Kean students test sexual knowledge with Condom Olympics
By Keanu Austin
While this year’s Winter Olympics were held in Sochi, several Kean students organized and held a Condom Olympics event on Feb. 12.
“This is my second time doing it,” said Adriana Castro, a Bartlett Hall residence assistant. “I’m hosting it with my sorority.”
Castro, who belongs to Chi Upsilon Sigma National Latin Sorority, Inc., last held and organized the event in the previous school semester.
The Condom Olympics, which has become a common event at many universities, is designed to put a fun twist on teaching safe sex to students. The event’s origins can be traced back as far as 1988, when two groups at the University of Wisconsin-Madison sponsored their own Condom Olympics, according to The Milwaukee Journal.
Several games played at the 1988 Condom Olympics were designed to demonstrate the sturdiness of condoms, reported The New York Times. One such game was a condom-over-the-head contest, which had contestants pull inflated condoms over their own heads to see how far they could get without breaking the rubbers.Other featured games included a condom-themed water-balloon toss, relay race, volleyball tournament and demolition derby. In those games, competitors tossed, transported, swatted, and stomped out water-filled or inflated condoms.
Out of the approximate 150 participants present at the 1988 Condom Olympics, reported The New York Times, more than half were women. The turnout for Kean’s February Condom Olympics was similar in that more than half of at least 18 participants were female.
Kean’s Condom Olympics organizers separated participants into five teams: red, green, purple, orange and grey.
Organizers then kicked off the nightly event with a sex-themed bingo, which featured educational facts that explained things like British spies had used semen as invisible ink, the penalty for masturbation in Indonesia is decapitation and the average number of calories and sperm in a teaspoon of semen is seven and three hundred million respectively.
The second game tested participants’ knowledge on sexual terms. Teams had to define the terms coitus, cunnilingus, fellatio and analingus [sic]. The following step of the game had teams provide nicknames for each of those proper sexual terms. Participants provided nicknames like “shoot up the club” and “surfboard” for coitus, “eating out” for cunnilingus, “dome” for fellatio and “rusty trombone” for analingus [sic].
The third game of the night was Sex Jeopardy. Participants chose questions worth points between 100 and 500. The categories were prevention, STI, pregnancy, HIV/AIDS and miscellaneous.
The questions, which asked for information like the definition of consent, methods of birth control and the steps to turn a condom into a dental dam, rarely baffled the participants for long, if at all.
A bonus round was held in which a member from each team gathered around a desk occupied by bananas and boxes of condoms. The objective of the game was to see who could apply the most condoms to the most bananas the quickest.
Following the bonus round, the Condom Olympics had its victor: the green team, which consisted of Shaquanna Hutchinson, Joyella Roach, Keith Gardner, Delois Blackmon and Christina White. Their prize: condoms.
The practice of distributing condoms at Olympic Games has been in place since the 1988 Summer Olympics in Seoul, South Korea.
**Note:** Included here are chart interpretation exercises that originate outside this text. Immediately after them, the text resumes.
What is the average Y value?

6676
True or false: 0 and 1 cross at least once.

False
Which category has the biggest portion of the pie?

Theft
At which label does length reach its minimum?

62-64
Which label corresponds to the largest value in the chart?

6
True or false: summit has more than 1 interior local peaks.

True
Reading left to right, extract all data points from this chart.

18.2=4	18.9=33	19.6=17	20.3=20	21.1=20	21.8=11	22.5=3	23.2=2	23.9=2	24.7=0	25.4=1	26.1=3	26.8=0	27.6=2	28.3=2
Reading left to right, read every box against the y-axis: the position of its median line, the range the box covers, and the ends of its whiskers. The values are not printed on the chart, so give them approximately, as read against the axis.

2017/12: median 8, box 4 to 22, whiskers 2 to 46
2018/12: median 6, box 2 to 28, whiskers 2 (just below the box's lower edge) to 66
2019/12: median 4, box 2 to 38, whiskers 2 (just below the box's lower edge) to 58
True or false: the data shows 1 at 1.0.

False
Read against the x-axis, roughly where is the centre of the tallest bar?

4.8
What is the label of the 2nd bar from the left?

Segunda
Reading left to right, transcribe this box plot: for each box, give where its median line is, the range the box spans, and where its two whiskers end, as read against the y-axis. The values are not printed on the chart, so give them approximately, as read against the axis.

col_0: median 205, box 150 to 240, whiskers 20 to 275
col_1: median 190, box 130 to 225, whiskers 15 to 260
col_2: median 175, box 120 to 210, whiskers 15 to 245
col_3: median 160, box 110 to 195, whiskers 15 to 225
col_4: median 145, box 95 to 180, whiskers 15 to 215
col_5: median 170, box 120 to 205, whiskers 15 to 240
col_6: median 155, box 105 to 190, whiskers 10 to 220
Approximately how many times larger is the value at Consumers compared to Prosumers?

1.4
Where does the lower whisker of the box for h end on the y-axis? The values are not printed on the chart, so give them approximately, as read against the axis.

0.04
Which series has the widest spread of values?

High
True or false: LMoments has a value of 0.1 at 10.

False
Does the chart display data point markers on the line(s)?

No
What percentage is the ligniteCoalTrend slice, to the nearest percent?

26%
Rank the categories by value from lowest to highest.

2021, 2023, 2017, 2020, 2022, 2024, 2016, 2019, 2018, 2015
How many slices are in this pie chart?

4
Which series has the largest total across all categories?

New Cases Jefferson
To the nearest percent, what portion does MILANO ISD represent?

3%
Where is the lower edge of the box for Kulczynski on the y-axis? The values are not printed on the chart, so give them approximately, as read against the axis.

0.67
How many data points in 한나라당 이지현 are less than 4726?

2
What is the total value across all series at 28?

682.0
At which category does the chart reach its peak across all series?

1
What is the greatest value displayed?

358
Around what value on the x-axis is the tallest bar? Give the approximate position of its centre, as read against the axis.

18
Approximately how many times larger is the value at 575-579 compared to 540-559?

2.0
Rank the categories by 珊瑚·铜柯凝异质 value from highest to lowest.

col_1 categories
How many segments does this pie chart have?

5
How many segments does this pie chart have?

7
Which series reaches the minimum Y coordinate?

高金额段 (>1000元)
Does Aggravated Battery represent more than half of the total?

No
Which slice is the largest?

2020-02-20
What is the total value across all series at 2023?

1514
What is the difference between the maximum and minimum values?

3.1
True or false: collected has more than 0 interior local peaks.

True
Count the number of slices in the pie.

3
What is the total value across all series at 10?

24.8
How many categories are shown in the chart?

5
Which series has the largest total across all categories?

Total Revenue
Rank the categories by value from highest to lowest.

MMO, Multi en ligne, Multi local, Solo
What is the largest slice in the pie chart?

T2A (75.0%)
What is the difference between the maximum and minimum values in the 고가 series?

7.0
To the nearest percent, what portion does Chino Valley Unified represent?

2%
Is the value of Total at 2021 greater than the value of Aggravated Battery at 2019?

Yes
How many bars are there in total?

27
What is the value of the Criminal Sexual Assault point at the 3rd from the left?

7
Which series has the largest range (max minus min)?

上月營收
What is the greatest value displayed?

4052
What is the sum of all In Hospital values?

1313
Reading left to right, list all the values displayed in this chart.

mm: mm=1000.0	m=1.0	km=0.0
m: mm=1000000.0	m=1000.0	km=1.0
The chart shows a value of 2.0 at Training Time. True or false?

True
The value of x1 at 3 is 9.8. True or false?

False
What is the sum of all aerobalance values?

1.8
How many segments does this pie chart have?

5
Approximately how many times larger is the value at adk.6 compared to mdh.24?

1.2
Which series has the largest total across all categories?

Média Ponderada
Health officials, reported The Associated Press, were concerned that the expected 270,000 foreigners visiting for the Olympics would spread AIDs in South Korea.
This fear is not baseless, for one of the many things the Olympic Games are known for is the copious amount of sex and partying that it brings to Olympic Villages, which are made to house athletes, athletic trainers and officials.
Hope Solo, a two-time Olympic gold medalist, estimated this year that 70 to 75 percent of Olympians are having sex in their free time, according to The Huffington Post.
The Post also reported that officials of this year’s Olympic Games have handed out 100,000 condoms — just 50,000 less than the amount of free condoms handed out during the 2012 Games.
As far as contraception use for the sake of preventing pregnancy goes, the United States appears to be struggling when compared to other countries.
“The U.S. unintended pregnancy rate is significantly higher than the rate in many other developed countries,” states the Guttmacher Institute, an organization that focuses on sexual and reproductive health.
The organization, which defines an unintended pregnancy as one that is either mistimed or
unwanted, published a fact sheet at the end of 2013 that states 3.4 million of the 6.6 million pregnancies in the United States each year are unintended.
Only two-thirds of U.S. women at risk for unintended pregnancy use contraception consistently and correctly, the organization revealed, and those women account for only five percent of unintended pregnancies.